Image comparison data:
::::::::::

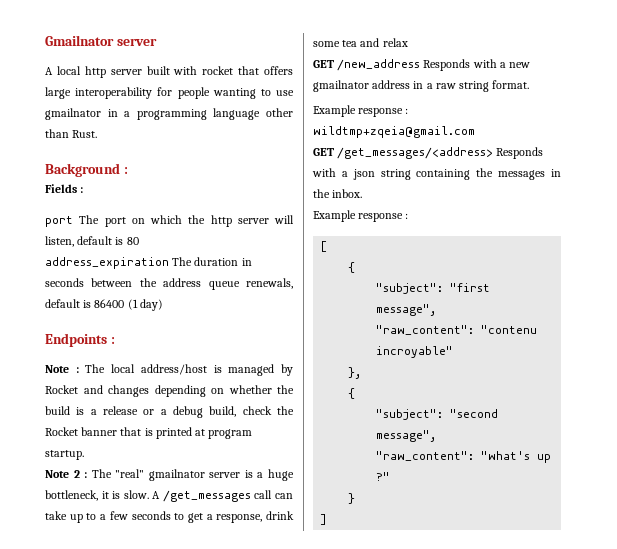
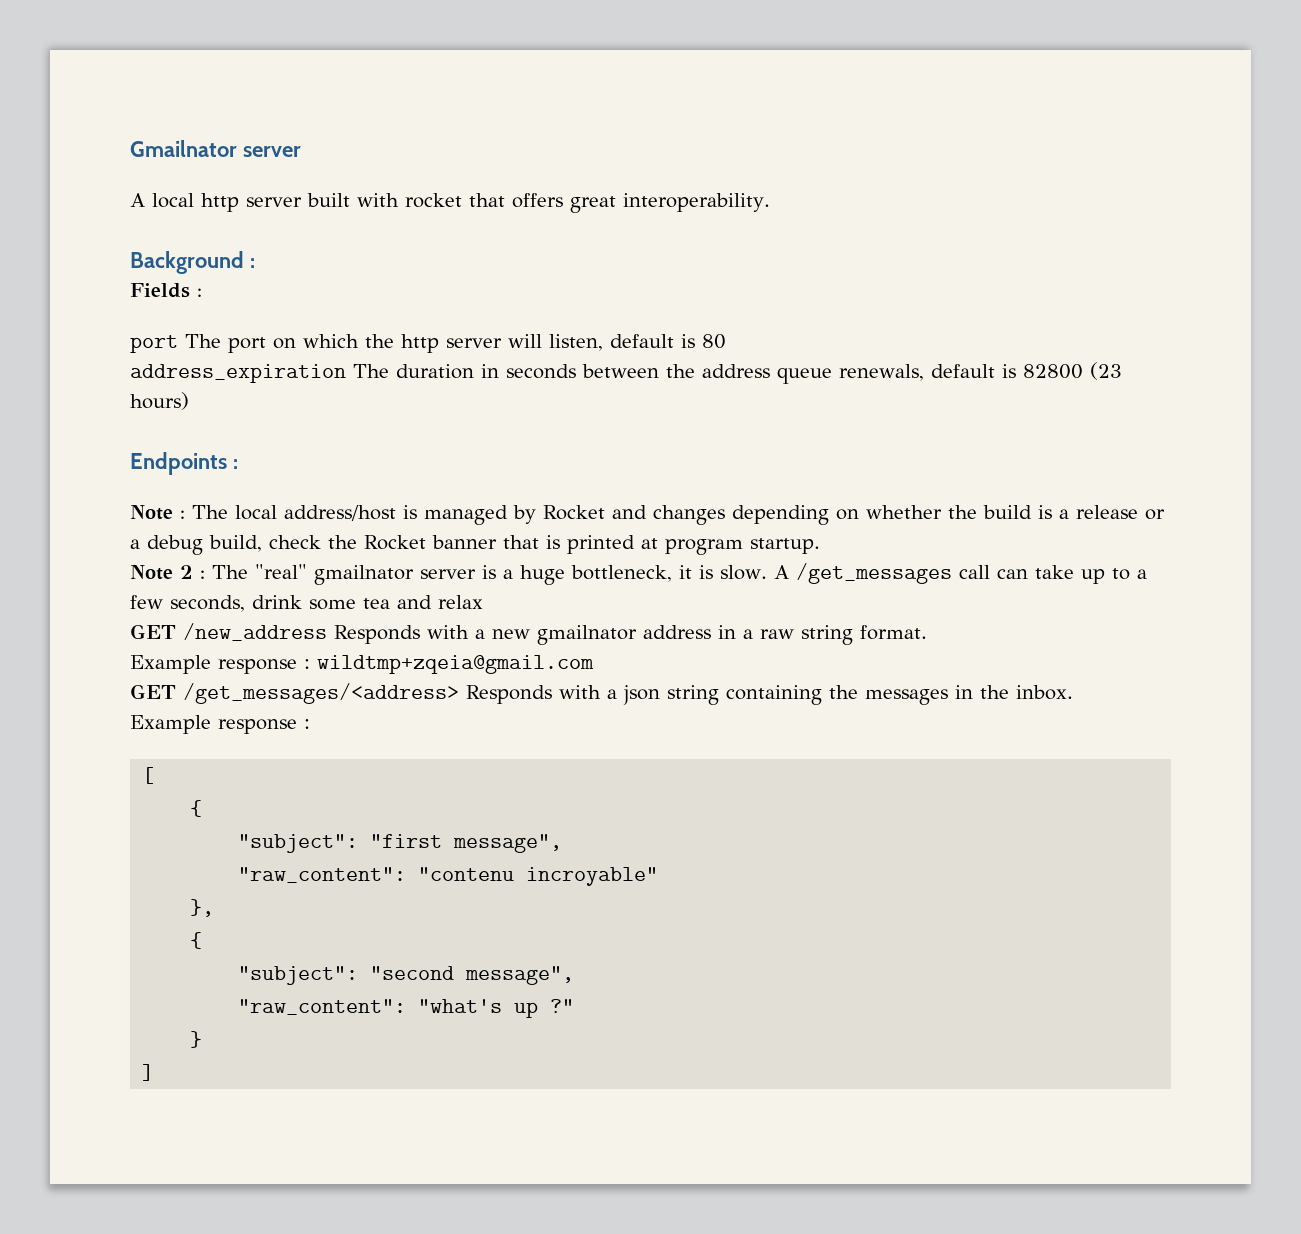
[45,87,294,99] [45,108,293,120] [45,129,98,138] large interoperability for people wanting to use gmailnator in a programming language other than Rust. -> [570,193,770,213] great interoperability.
[94,299,163,311] 86400 (1 day) -> [1023,362,1122,380] [130,392,189,410] 82800 (23 hours)
[131,511,263,523] seconds to get a response, -> [170,595,245,612] seconds,

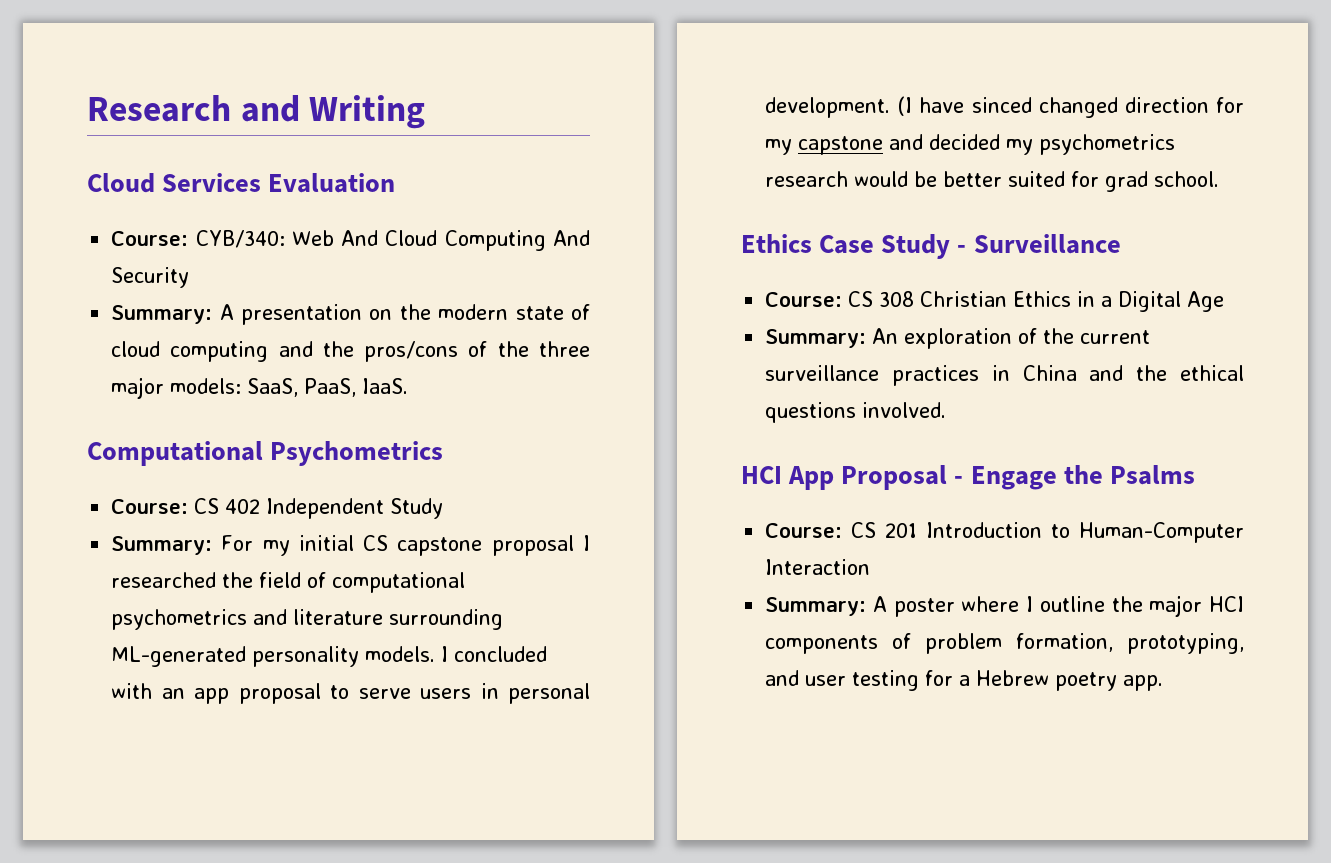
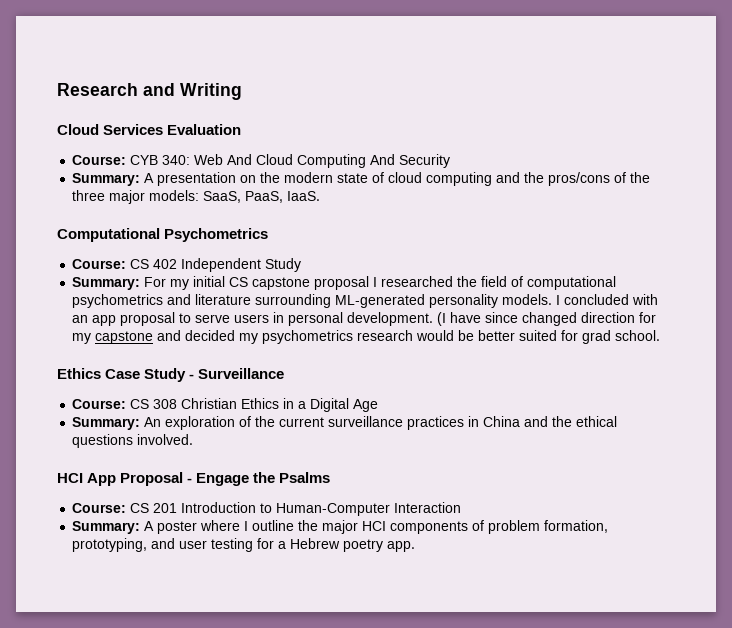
[195,230,285,248] CYB/340: -> [130,155,191,165] CYB 340:
[971,97,1032,113] sinced -> [485,312,519,323] since

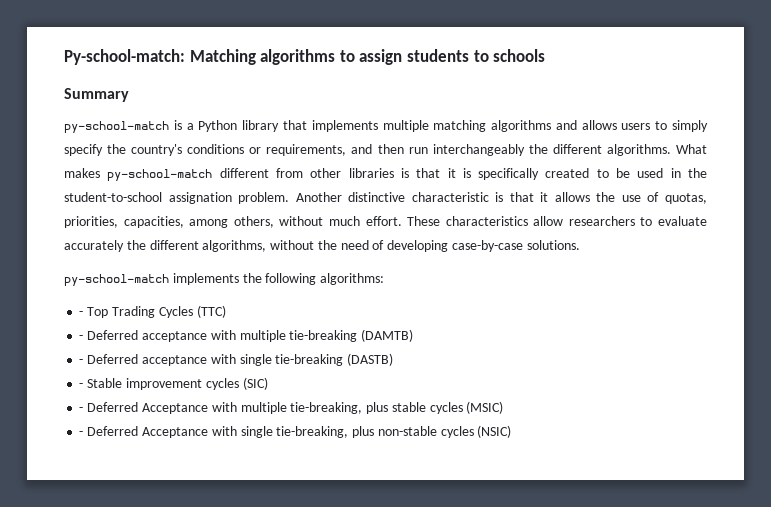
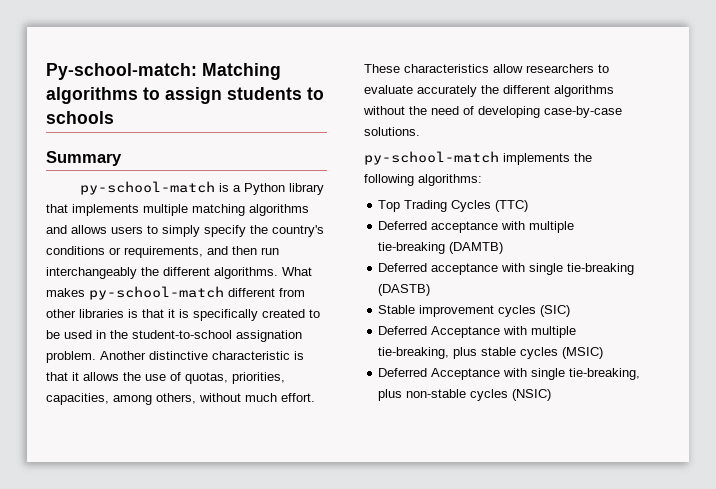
[202,240,267,252] algorithms, -> [554,85,614,97] algorithms
[79,311,84,316] - -> (482, 180) none
[79,335,84,340] - -> (529, 206) none
[79,359,84,364] - -> (504, 248) none
[79,383,84,388] - -> (431, 290) none
[79,407,84,412] - -> (571, 311) none
[79,431,84,436] - -> (604, 353) none

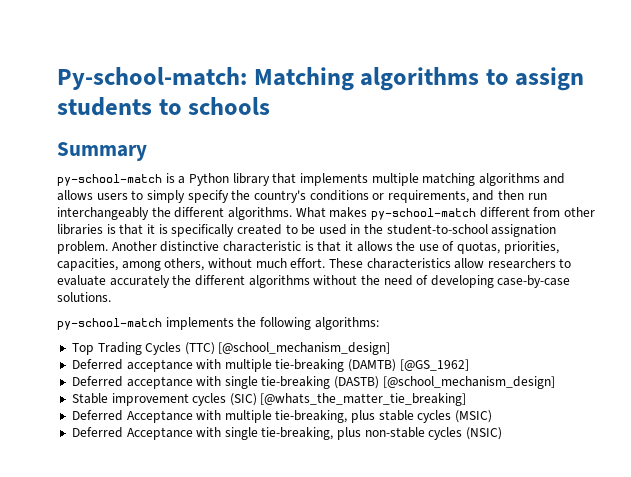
(529, 206) none -> [218,342,391,355] [@school_mechanism_design]
(504, 248) none -> [399,359,469,371] [@GS_1962]
(431, 290) none -> [382,376,555,389] [@school_mechanism_design]
(571, 311) none -> [260,393,467,406] [@whats_the_matter_tie_breaking]

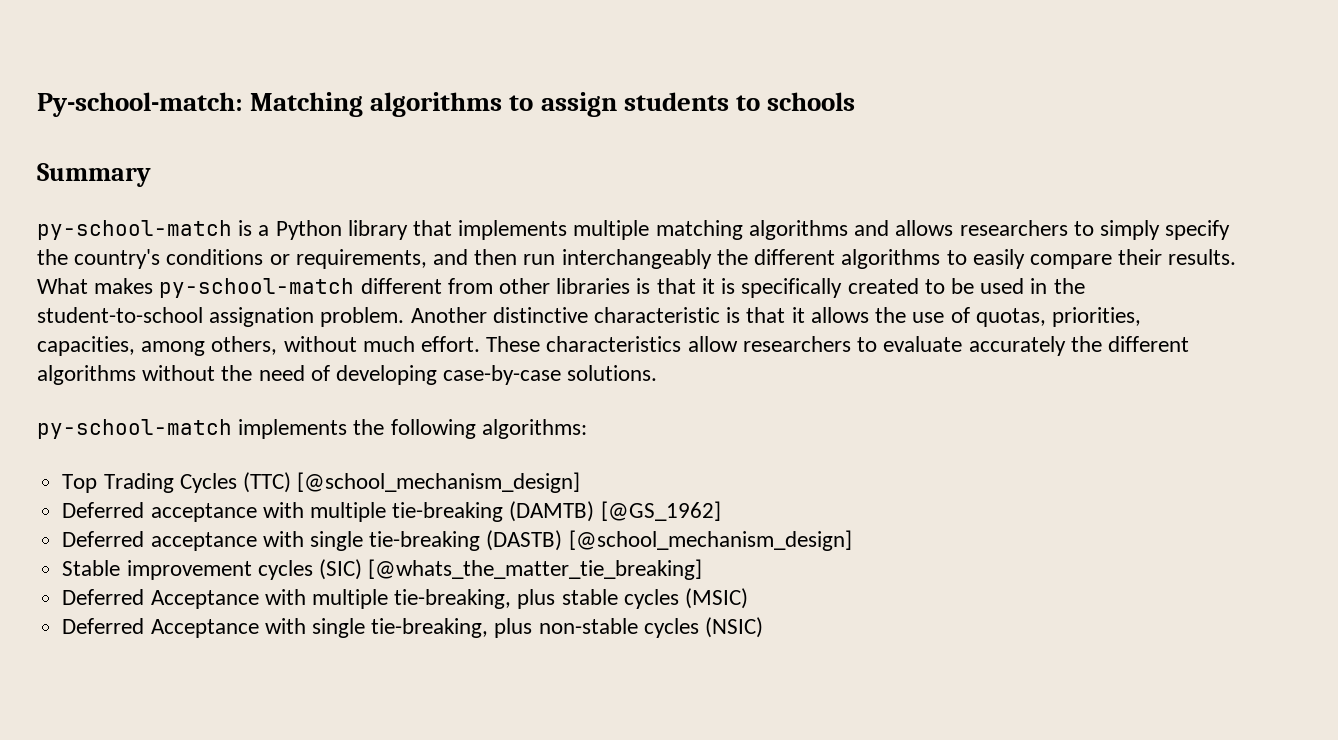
[96,193,128,200] users -> [959,220,1068,236] researchers
[227,207,292,220] algorithms. -> [841,249,1237,269] algorithms to easily compare their results.

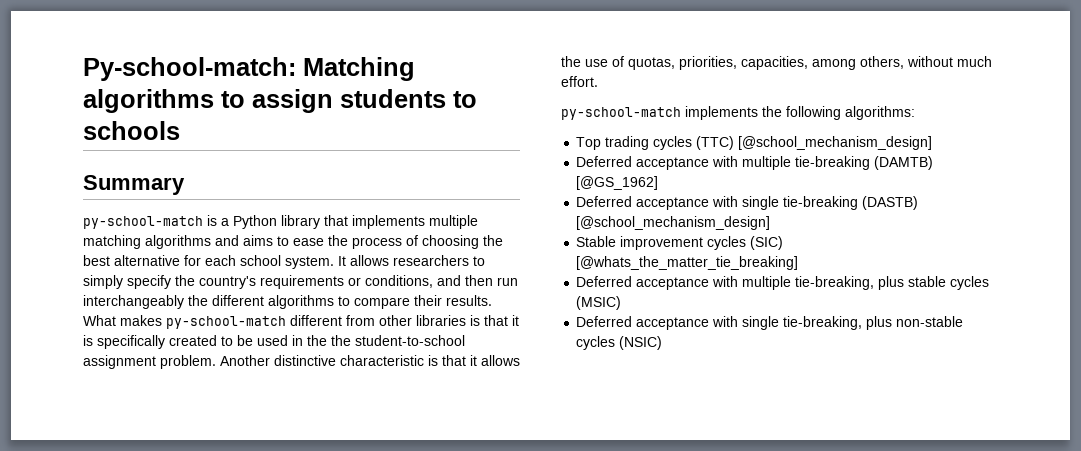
(890, 228) none -> [243,235,503,249] [83,255,346,269] aims to ease the process of choosing the best alternative for each school system. It
[166,249,427,269] conditions or requirements, -> [260,275,433,289] requirements or conditions,
[972,249,1025,269] easily -> (350, 301) none
[37,307,315,327] student-to-school assignation -> [331,335,465,346] [83,355,156,369] the student-to-school assignment
[486,336,1189,356] [37,365,658,385] These characteristics allow researchers to evaluate accurately the different algorithms without the need of developing case-by-case solutions. -> (598, 81) none
[103,473,237,493] Trading Cycles -> [605,136,693,150] trading cycles
[150,590,259,609] Acceptance -> [636,277,710,290] acceptance
[150,619,259,638] Acceptance -> [636,317,710,330] acceptance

::::::::::

### DIRECTIONS FOR THIS TASK
Provide an exact copy of only the lines from the beginning of the entries through the line containing "(529, 206) none ->", both ends included, with no pictures.

### PROBLEM SOLUTION
[45,87,294,99] [45,108,293,120] [45,129,98,138] large interoperability for people wanting to use gmailnator in a programming language other than Rust. -> [570,193,770,213] great interoperability.
[94,299,163,311] 86400 (1 day) -> [1023,362,1122,380] [130,392,189,410] 82800 (23 hours)
[131,511,263,523] seconds to get a response, -> [170,595,245,612] seconds,

[195,230,285,248] CYB/340: -> [130,155,191,165] CYB 340:
[971,97,1032,113] sinced -> [485,312,519,323] since

[202,240,267,252] algorithms, -> [554,85,614,97] algorithms
[79,311,84,316] - -> (482, 180) none
[79,335,84,340] - -> (529, 206) none
[79,359,84,364] - -> (504, 248) none
[79,383,84,388] - -> (431, 290) none
[79,407,84,412] - -> (571, 311) none
[79,431,84,436] - -> (604, 353) none

(529, 206) none -> [218,342,391,355] [@school_mechanism_design]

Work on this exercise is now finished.